À l'approche de la Saint-Valentin, Hugo Clément met en lumière les absurdités du business qui entourent nos bouquets de fleurs.

Hugo Clément enquête sur les fleurs
© France TV
Diffusion le 7 février à 21h00 sur France 5

Les fleurs, c’est comme les fruits et les légumes, il y en a des locales et de saison. Et pourtant, 85% des fleurs achetées en France proviennent de l’étranger. C’est le chiffre qui ouvre l’enquête d’Hugo Clément et ce nouveau numéro de Sur le front. Alors que la Saint-Valentin approche, il a décidé de lever le voile sur ce marché peu connu du grand public et pourtant tellement ancré dans notre quotidien. " Avez-vous remarqué qu’on n’indique jamais la provenance des fleurs coupées, comme c’est le cas des fruits et légumes chez le primeur, par exemple ?,se demande-t-il. Alors qu’on fait de plus en plus attention à acheter bio, local et de saison pour les produits alimentaires, on ne s’est jamais posé cette question pour les bouquets. "
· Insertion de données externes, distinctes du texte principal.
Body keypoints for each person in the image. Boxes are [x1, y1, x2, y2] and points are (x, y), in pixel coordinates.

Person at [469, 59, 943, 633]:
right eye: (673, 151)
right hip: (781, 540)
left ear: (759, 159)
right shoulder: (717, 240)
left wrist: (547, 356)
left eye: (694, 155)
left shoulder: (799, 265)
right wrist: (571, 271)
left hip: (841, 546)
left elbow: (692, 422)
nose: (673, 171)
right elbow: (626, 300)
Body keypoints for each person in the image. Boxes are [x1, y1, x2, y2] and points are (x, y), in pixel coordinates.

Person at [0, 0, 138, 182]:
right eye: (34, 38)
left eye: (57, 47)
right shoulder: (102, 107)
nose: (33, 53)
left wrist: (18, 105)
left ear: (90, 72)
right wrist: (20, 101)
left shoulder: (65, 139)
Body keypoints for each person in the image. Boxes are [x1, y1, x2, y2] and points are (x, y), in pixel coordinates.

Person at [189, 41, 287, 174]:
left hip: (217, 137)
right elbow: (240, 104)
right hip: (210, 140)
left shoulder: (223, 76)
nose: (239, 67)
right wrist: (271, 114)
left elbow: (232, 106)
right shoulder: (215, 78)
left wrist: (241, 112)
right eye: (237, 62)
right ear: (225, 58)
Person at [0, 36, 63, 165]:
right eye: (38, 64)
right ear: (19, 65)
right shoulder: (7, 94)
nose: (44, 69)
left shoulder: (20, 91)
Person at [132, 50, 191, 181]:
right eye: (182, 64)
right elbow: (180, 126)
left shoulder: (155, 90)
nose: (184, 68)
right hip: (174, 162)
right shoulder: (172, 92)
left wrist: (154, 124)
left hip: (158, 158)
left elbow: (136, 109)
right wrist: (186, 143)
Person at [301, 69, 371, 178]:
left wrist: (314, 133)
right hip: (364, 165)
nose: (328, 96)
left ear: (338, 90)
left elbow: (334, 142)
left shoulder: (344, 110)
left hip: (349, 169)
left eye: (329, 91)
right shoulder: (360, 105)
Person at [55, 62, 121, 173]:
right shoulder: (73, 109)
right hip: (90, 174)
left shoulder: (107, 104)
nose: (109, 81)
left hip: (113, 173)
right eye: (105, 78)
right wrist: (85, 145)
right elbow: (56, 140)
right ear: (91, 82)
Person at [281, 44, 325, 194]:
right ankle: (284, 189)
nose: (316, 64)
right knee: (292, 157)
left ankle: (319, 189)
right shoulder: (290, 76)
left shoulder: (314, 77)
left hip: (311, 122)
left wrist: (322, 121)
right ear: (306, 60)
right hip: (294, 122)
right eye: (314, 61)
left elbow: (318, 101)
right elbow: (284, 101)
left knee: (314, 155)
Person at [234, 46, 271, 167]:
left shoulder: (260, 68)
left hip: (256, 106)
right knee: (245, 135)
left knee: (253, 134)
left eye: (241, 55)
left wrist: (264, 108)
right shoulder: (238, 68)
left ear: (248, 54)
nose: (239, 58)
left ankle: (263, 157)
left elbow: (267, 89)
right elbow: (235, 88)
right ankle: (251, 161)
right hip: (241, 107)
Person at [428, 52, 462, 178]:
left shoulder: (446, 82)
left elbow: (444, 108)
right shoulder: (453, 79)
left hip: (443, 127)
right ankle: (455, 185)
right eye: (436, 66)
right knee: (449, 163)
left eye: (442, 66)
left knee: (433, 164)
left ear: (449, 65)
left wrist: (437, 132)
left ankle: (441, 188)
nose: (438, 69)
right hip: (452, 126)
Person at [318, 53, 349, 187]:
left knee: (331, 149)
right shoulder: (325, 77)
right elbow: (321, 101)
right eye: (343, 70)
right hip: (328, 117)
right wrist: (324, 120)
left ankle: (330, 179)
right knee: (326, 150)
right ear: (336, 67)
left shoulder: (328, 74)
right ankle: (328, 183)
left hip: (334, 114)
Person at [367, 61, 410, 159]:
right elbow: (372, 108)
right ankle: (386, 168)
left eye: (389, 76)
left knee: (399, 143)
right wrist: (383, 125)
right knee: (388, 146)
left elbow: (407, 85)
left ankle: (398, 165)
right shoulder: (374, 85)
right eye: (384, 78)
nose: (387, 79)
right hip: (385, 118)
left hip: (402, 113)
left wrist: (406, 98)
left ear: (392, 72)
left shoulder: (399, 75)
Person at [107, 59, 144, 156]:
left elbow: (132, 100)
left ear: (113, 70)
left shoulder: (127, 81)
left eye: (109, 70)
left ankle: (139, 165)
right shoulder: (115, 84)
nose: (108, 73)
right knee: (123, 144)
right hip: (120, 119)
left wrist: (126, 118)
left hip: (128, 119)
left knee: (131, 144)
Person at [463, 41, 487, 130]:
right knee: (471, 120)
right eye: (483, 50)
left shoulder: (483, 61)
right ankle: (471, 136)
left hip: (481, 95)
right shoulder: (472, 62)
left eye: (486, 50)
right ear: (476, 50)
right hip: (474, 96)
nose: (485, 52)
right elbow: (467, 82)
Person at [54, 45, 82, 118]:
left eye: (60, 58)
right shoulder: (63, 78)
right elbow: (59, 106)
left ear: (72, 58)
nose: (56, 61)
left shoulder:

Le voilà donc parti sur les traces des fleurs qui composent les bouquets. Et c’est pas jojo. D’abord, il a réalisé que des produits interdits d’utilisation en France se retrouvaient dans les fleurs analysées. Un phénomène également visible en Belgique que nous avions traité il y a quelques semaines. Il s’explique par le fait que ces produits sont fabriqués en Europe, exportés, utilisés dans les pays producteurs et reviennent chez nous une fois greffés à des produits importés. C’est donc le cas avec les fleurs. Et cela, Hugo Clément a eu du mal à s’en rendre compte car, pour ne pas froisser les industriels du secteur, aucun laboratoire français spécialisé n’a voulu observer ses échantillons.

Outre ces aberrations autour des produits chimiques, Sur le front révèle l’absurdité écologique des transports de fleurs qui parcourent des milliers de kilomètres pour parfois être revendues… dans la région de leur production. Un itinéraire parcouru en quelques jours, avant qu’elles fanent. Une série de reportages aussi éclairants que désespérants.